Feeling Blue
In statistics, the acronym BLUE stands for Best Linear Unbiased Estimator. For a while I didn’t know this and wondered why the stats paper I was reading kept using capitalized colors to describe a regression.
What exactly is meant by ‘unbiased’? The bias of an estimator is the difference between the estimator’s expected value and the true value of the parameter. An estimator with zero bias is called unbiased. An unbiased estimator may wildly overshoot or undershoot on any particular sample, but over many samples large positive errors will cancel out large negative errors and the average error will tend towards zero.
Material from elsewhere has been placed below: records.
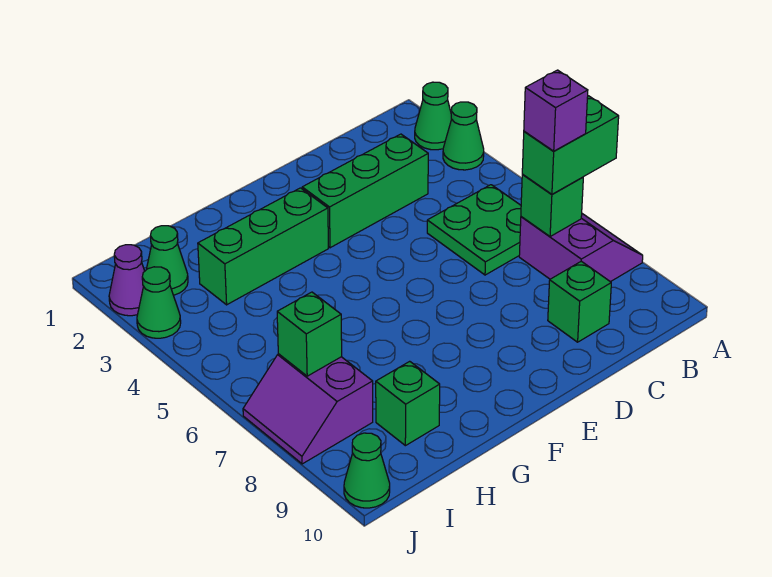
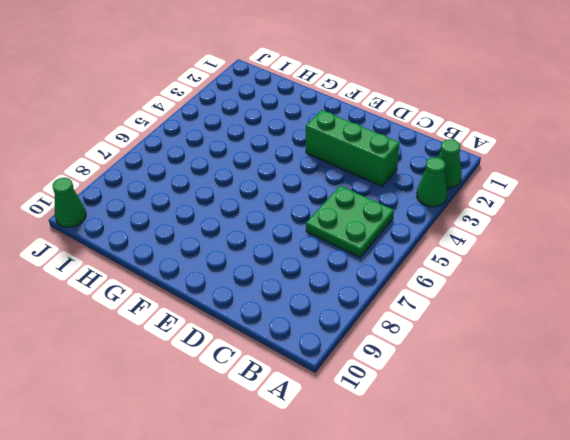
none -> purple 2x2 slope [519,214,643,282]
none -> green 1x1 brick [548,261,611,342]
none -> green 1x3 brick [198,188,328,305]

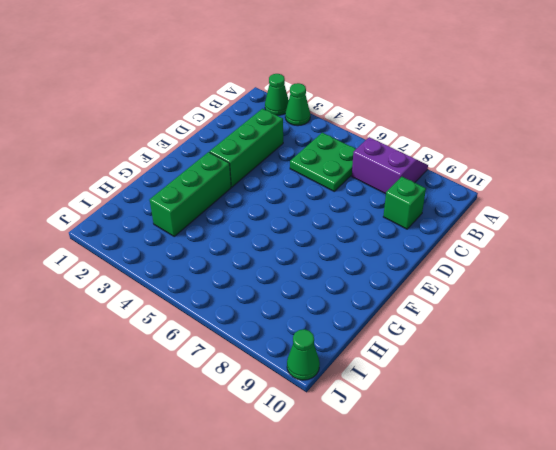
none -> green 1x1 brick [376,361,440,446]
none -> green 1x1 cone [146,226,188,295]
none -> purple 2x2 slope [243,354,373,464]

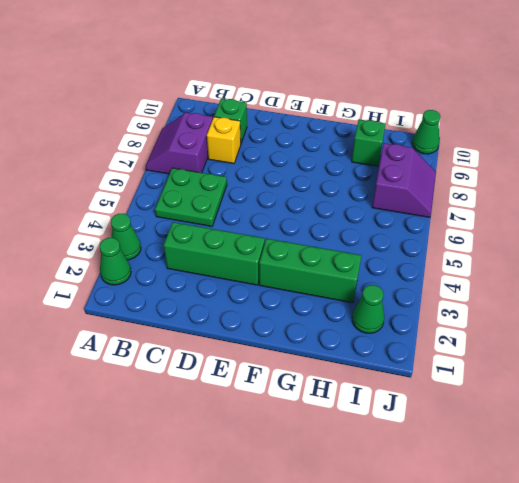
yellow 1x1 brick [207,117,241,164] -> none
none -> purple 1x1 cone [109,245,145,316]
none -> green 1x1 cone [137,267,181,338]
none -> green 1x1 brick [521,175,583,237]

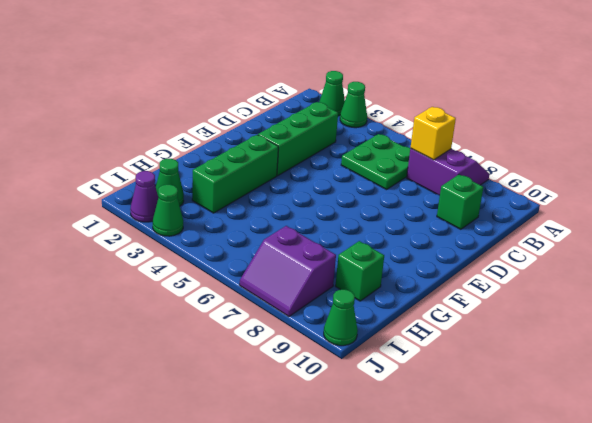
yellow 1x1 brick [411,107,456,160] -> green 1x1 brick [521,175,583,237]
none -> green 1x1 brick [277,292,342,376]
none -> green 1x2 brick [522,96,619,194]
none -> purple 1x1 brick [524,70,588,151]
So which unbiased estimator is the best? The one which varies the least from zero over many samples is the best - that is, the estimator with the lowest mean squared error.
The Gauss-Markov Theorem states that under certain conditions, the ordinary least squares estimate that we all love and overuse is BLUE. If heteroskedasticity or auto-correlation are present, then OLS is still unbiased but it is no longer best - that distinction belongs to a variation on OLS called generalized least squares.
The text that inspired this post is an 80-page paper called Understanding Regression Assumptions by William D. Berry. I can’t recommend it strongly enough, especially if you care about understanding every single detail of regressions. He uses a lot of equations, but also somehow explains everything in an extremely intuitive manner. I learned something new on almost every page.